YOUR INSTRUCTIONS
When a line in the entries below contains the word "wrist", copy that line.

(Records contained in a dataset)
/---

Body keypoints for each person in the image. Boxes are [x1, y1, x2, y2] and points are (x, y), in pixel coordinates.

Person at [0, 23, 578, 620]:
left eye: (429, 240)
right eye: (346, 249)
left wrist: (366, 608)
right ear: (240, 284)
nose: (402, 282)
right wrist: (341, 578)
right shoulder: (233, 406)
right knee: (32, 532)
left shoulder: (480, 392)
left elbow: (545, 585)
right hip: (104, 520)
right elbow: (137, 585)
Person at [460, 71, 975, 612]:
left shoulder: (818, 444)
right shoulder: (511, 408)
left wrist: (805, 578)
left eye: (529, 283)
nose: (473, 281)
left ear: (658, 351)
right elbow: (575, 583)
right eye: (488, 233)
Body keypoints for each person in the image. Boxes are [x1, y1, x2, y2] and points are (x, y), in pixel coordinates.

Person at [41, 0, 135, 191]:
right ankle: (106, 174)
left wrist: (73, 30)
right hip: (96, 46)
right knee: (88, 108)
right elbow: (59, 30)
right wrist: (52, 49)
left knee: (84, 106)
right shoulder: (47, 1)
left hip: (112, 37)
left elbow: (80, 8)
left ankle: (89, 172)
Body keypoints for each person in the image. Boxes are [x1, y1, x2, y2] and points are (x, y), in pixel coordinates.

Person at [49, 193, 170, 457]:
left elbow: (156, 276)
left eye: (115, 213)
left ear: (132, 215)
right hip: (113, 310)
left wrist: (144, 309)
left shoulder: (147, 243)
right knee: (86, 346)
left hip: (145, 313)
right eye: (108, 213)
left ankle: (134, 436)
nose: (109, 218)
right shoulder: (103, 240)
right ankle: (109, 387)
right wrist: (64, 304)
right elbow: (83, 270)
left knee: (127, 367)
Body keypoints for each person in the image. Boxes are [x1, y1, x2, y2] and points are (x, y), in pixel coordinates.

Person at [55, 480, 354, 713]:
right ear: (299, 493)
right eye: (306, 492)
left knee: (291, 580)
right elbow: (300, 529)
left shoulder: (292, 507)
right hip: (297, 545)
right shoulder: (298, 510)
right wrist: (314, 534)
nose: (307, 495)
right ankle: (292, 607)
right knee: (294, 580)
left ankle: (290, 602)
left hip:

\---

SOLUTION TO THE PROBLEM
left wrist: (366, 608)
right wrist: (341, 578)
left wrist: (805, 578)
left wrist: (73, 30)
right wrist: (52, 49)
left wrist: (144, 309)
right wrist: (64, 304)
right wrist: (314, 534)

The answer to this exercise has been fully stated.